Dr Jansen wrote, "Although it has been difficult to present conclusive evidence about the effects of the export-oriented fishing industry, there are sufficient indications that large population groups that have depended on the traditional fisheries in the past, are losing out".

The scenario painted by the researcher three years ago returned to haunt the fishing industry last month,when the Nairobi - based Kenya fish processors and Exporters Association (AFIPEK), came under scathing attack for exploiting the Lake Victoria fisher folk. The Kenya Association of manufacturers’ immediate former chairman, Mr Chris Kirubi said AFIPEK was to blame for problems facing fishermen. He argued that the association, comprising rich fish processors and exporters, had refused to treat fishermen as partners.

Speaking during the launch of a new code for the industry - ‘the good manufacturing practice’ - at a Nairobi hotel, Mr. Kirubi criticized the fish processors and exporters association of compounding the problems in the industry by failing to invite fishermen to attend the launch. He wondered why no single fisherman was invited to the Nairobi meeting, where crucial fisheries issues were discussed.
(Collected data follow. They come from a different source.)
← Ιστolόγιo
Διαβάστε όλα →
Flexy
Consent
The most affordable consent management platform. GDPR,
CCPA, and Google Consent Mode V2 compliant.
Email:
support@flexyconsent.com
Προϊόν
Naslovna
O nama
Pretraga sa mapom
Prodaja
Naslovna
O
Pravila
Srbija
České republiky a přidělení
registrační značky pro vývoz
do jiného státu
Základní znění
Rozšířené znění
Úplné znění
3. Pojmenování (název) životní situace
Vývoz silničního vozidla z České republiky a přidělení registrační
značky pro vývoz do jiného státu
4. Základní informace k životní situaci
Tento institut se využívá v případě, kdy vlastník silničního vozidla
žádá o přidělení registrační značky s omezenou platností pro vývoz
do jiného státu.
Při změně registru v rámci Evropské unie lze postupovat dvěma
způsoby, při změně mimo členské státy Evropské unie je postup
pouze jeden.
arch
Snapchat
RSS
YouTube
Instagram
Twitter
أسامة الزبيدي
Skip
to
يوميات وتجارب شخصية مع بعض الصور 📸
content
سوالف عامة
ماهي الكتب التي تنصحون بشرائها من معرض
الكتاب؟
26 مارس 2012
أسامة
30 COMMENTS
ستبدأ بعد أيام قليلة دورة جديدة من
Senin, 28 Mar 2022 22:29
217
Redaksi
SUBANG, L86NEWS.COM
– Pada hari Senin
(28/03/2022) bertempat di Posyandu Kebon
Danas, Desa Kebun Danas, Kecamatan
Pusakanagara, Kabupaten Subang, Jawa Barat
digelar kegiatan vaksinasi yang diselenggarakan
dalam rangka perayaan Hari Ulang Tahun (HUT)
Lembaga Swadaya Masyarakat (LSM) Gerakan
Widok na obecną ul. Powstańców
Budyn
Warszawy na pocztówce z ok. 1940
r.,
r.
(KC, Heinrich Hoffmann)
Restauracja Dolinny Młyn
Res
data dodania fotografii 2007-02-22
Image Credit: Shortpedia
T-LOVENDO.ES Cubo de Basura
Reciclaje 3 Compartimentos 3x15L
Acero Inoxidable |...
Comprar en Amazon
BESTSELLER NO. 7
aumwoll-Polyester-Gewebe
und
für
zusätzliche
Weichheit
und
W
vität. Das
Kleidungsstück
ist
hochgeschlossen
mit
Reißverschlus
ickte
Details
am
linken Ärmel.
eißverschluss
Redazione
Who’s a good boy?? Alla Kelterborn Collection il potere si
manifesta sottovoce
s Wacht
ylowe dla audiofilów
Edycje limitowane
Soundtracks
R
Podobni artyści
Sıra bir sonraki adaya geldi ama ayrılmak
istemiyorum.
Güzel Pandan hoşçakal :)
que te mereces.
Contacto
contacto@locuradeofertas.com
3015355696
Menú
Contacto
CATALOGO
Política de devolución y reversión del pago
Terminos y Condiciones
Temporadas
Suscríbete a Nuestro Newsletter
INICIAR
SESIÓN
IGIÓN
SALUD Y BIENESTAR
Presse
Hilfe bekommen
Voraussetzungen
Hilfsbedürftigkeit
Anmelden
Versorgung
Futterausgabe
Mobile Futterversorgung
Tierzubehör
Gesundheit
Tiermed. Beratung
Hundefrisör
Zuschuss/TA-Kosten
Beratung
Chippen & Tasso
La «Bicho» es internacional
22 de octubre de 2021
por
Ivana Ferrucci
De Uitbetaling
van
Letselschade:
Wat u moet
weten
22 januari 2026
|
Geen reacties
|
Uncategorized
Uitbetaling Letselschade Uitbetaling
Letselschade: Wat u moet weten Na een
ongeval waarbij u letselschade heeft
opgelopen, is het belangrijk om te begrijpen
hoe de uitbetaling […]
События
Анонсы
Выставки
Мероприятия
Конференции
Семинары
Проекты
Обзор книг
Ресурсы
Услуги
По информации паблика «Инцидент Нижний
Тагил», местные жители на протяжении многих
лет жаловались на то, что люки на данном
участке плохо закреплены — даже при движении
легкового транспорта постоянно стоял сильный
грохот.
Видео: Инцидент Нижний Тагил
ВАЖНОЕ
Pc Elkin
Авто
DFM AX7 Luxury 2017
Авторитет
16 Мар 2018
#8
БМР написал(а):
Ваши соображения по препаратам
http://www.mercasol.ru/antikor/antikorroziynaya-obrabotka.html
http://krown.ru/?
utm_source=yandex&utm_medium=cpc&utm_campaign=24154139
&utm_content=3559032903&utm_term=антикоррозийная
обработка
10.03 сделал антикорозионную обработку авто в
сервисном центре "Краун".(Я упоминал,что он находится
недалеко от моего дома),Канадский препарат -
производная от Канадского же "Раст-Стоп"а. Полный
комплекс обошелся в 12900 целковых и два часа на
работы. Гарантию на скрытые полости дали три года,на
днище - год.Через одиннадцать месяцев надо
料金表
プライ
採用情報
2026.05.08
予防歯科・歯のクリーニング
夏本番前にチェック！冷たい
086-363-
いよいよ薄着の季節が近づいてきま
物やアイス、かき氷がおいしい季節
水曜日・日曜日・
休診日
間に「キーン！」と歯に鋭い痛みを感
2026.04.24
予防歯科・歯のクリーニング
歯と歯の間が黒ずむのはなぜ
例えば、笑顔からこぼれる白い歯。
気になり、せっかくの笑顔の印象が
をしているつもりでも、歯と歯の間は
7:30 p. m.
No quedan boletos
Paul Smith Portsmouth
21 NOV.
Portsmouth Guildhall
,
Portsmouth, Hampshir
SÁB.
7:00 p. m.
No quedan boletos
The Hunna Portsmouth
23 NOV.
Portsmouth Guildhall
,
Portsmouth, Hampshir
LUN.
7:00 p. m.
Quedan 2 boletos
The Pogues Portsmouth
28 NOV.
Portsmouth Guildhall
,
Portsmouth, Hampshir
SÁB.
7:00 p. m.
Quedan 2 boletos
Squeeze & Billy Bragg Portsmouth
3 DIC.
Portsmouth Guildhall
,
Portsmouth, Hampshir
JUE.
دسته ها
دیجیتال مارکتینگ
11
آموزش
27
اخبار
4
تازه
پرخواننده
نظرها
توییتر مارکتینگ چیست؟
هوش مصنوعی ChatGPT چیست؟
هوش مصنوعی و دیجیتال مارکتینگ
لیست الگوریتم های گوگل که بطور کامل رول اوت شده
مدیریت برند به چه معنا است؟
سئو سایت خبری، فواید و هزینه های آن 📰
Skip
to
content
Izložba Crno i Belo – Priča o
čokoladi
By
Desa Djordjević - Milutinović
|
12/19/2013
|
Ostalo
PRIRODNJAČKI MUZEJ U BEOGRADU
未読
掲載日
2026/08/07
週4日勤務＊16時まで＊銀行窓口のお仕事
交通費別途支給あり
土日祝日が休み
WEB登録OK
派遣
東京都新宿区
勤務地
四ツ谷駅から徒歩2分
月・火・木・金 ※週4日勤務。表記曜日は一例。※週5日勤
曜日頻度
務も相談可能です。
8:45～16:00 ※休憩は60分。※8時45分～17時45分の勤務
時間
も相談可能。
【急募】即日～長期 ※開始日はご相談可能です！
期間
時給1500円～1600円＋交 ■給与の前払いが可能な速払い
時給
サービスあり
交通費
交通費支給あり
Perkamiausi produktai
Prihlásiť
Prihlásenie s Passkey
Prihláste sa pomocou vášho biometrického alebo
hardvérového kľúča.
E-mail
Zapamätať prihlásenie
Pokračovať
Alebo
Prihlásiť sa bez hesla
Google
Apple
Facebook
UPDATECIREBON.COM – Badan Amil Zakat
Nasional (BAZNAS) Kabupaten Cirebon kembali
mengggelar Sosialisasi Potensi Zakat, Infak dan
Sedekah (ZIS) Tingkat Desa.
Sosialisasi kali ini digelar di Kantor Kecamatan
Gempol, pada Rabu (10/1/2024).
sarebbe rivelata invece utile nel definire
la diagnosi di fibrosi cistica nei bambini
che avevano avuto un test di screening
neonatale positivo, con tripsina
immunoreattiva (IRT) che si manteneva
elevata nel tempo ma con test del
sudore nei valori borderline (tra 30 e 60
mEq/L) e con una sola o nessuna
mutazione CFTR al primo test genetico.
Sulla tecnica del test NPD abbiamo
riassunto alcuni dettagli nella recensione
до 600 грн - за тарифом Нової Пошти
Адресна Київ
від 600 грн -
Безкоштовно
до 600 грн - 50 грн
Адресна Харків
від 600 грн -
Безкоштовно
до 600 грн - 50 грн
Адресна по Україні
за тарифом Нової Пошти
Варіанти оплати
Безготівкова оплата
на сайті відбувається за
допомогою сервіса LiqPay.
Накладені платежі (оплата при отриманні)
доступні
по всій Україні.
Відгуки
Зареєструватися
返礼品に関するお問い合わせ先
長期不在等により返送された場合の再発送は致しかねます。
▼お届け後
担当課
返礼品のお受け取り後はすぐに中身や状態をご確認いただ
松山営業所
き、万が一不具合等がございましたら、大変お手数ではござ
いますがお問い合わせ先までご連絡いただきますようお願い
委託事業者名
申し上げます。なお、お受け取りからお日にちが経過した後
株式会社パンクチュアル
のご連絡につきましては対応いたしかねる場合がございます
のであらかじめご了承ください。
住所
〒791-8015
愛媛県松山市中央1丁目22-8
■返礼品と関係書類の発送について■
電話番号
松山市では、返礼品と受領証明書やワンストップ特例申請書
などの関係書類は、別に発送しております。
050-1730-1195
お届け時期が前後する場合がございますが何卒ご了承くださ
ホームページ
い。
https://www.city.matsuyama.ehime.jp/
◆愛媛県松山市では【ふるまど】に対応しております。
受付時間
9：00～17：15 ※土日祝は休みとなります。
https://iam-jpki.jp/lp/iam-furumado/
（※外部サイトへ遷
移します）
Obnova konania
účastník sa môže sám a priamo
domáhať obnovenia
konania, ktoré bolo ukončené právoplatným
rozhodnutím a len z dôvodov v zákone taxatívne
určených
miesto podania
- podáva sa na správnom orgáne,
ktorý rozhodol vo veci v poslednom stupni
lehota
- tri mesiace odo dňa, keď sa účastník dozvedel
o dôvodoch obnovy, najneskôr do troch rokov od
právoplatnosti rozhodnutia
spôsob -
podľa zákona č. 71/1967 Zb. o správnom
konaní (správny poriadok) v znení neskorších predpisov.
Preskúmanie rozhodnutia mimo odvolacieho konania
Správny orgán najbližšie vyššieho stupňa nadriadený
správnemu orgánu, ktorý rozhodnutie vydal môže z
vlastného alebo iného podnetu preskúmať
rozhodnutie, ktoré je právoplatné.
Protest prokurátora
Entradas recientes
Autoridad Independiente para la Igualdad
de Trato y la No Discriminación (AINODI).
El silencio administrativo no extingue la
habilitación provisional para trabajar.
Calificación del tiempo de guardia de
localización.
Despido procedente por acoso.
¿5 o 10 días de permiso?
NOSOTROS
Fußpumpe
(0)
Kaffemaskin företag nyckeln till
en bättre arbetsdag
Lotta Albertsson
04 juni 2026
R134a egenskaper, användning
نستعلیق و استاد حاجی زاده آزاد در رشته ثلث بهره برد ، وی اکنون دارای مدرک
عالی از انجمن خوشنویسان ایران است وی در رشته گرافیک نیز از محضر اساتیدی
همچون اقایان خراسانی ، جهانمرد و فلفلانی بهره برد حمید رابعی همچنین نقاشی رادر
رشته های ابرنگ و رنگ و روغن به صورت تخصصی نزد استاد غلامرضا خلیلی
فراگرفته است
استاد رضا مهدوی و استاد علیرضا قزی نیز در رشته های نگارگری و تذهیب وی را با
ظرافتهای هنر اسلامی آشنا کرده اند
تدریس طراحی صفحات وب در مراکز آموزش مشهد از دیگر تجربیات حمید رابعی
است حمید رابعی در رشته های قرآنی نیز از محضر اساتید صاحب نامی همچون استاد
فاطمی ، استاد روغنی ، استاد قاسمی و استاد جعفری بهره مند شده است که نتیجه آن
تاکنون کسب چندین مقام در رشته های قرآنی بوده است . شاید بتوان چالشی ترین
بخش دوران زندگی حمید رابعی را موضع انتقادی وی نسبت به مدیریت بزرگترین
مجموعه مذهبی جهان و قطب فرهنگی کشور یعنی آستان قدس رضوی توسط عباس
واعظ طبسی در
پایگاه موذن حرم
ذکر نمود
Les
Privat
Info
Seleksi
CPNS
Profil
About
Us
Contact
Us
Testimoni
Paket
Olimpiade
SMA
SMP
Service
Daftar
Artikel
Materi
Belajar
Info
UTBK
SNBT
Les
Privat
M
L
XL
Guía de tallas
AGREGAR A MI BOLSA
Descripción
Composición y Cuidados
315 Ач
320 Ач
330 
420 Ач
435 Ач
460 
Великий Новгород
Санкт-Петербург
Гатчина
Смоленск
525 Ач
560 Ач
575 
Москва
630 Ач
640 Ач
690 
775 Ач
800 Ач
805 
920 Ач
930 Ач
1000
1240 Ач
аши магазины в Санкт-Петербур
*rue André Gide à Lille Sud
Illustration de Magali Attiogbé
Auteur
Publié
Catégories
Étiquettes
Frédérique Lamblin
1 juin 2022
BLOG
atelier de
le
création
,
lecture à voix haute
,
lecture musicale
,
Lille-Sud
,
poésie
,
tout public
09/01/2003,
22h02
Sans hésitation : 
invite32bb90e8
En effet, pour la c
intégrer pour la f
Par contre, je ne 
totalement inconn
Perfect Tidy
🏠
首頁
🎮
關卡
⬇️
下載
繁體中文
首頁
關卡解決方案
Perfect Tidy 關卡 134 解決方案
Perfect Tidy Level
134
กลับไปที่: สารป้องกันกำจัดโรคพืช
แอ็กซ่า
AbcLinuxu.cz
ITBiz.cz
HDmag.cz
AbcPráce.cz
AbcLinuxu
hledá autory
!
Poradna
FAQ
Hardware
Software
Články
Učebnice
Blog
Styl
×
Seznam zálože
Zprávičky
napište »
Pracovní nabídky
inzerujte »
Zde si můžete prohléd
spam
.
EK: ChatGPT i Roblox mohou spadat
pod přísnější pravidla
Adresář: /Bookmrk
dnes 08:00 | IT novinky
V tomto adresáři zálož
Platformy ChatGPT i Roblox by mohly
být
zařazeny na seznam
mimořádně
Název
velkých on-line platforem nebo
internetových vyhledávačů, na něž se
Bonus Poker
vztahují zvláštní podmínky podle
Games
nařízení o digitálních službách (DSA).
He further told the meeting: "This explains why fish exporters are viewed as exploiters, with the fishing industry generating a lot of suspicions among a majority of Kenyans due to the poor living conditions of the fishermen".

Mr. Kirubi suggested that the processors and exporters should pay a bonus to fishermen at the end of every year, as was the case in the tea and coffee industries. He said key industry stakeholders should play a more proactive role by providing the fishermen with better fishing gear and better pay, adding that such incentives would make them desist from harmful fishing methods such as the use of chemicals.

Mr. Kirubi's hard-hitting statement angered the Kenya Fish Processors and Exporters Association (KFPEA), who claimed the accusations were unfounded. The KFPEA Secretary General, Mr. James Kimonye, reacted angrily, saying his association did not discriminate against the fishermen, and that they earned a bigger share in the industry.

Mr. Kimonye said fishermen earned 64 per cent of the proceeds and that it was the processors who spend a lot of money processing and packaging. "After the whole process, we only make half a dollar (Ksh 38) per kilo as profit".

However, while the KEPEA official was dismissing Mr. Kirubi's utterances, fishermen around Lake Victoria were thanking Mr. Kirubi for his forthrightness. They say he spoke for the entire fishing fraternity. "Mr. Kirubi hit the nail on the head. He spoke as if he has been living among the poor fishermen. I totally agree with him because the fish processors and exporters association treat us as if we are not human", a fisherman and beach leader of Sango Rota, Mr. John Nyakure, said.

Mr. Nyakure said “ They are only out to get as much fish from us as they can at throw-away prices and turn them into fat dollars in overseas markets. They are like the big fish that feed on smaller ones”.

The row comes following the lifting of a two-year ban on Kenyan fish exports to the European Union”.